[TASK LIST]:
a. Name every numbered training zone that the post on polarized training mentions.
b. Reproduce word for word the section of the post on polarized training that begins with the words containing "So Z1+Z2 tops" and ends with "a Hard session.".

Start of PAGE EXCERPT

So Z1+Z2 tops at 75% FTP.
Z3 + Z4 tops at 105%

In my idea, we are doing too much work on zone 3 which inflates the total made in zone 3 + 4. Too mutch fatigue for a small gain.

FWIW: in my opinion, @alex is correct. People are trying to put the Polarized idea into numbers but I don’t think you can do that…
The basic idea is really very simple: 1 out of 5 sessions can be hard, the other 4 are easy. To give some idea about easy, VT1 is usualy considered the upper limit. But consider the following situation:

  • You are used to do endurance rides of around 2 hours
  • You ride endurance for 6 hours: is this still an easy session because intensity is below VT1? No, it’s not! This suddenly became a Hard session.

I believe that hard/easy is defined by the level of recovery you can achieve in 24-36 hours. Because that will decide when you can do another session.
The way I see Polarized (and what I understand from many hours of listening to Seiler) is that you should only do one session out of 5 in such a way that you get close to failure. The other 4 sessions should be slightly chalenging, but should feel like you can realy cope with the induced fatigue. Doing things this way, makes sure that you will be able to do the hard session with good quality.

End of PAGE EXCERPT
Start of DATA BLOCK

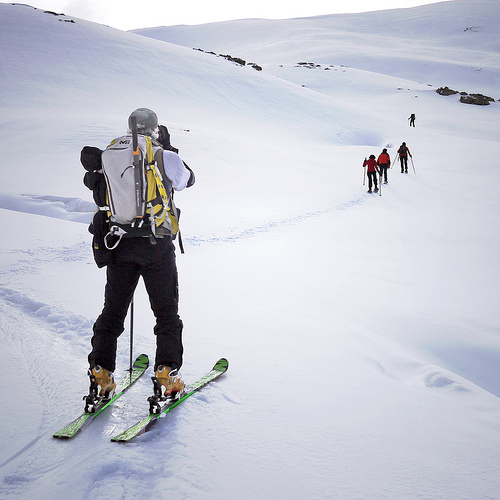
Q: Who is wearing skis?
A: The skier is wearing skis.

End of DATA BLOCK

[TASK-BY-TASK ANSWERS]:
a. Z1, Z2, Z3, Z4

b.
So Z1+Z2 tops at 75% FTP.
Z3 + Z4 tops at 105%

In my idea, we are doing too much work on zone 3 which inflates the total made in zone 3 + 4. Too mutch fatigue for a small gain.

FWIW: in my opinion, @alex is correct. People are trying to put the Polarized idea into numbers but I don’t think you can do that…
The basic idea is really very simple: 1 out of 5 sessions can be hard, the other 4 are easy. To give some idea about easy, VT1 is usualy considered the upper limit. But consider the following situation:

  • You are used to do endurance rides of around 2 hours
  • You ride endurance for 6 hours: is this still an easy session because intensity is below VT1? No, it’s not! This suddenly became a Hard session.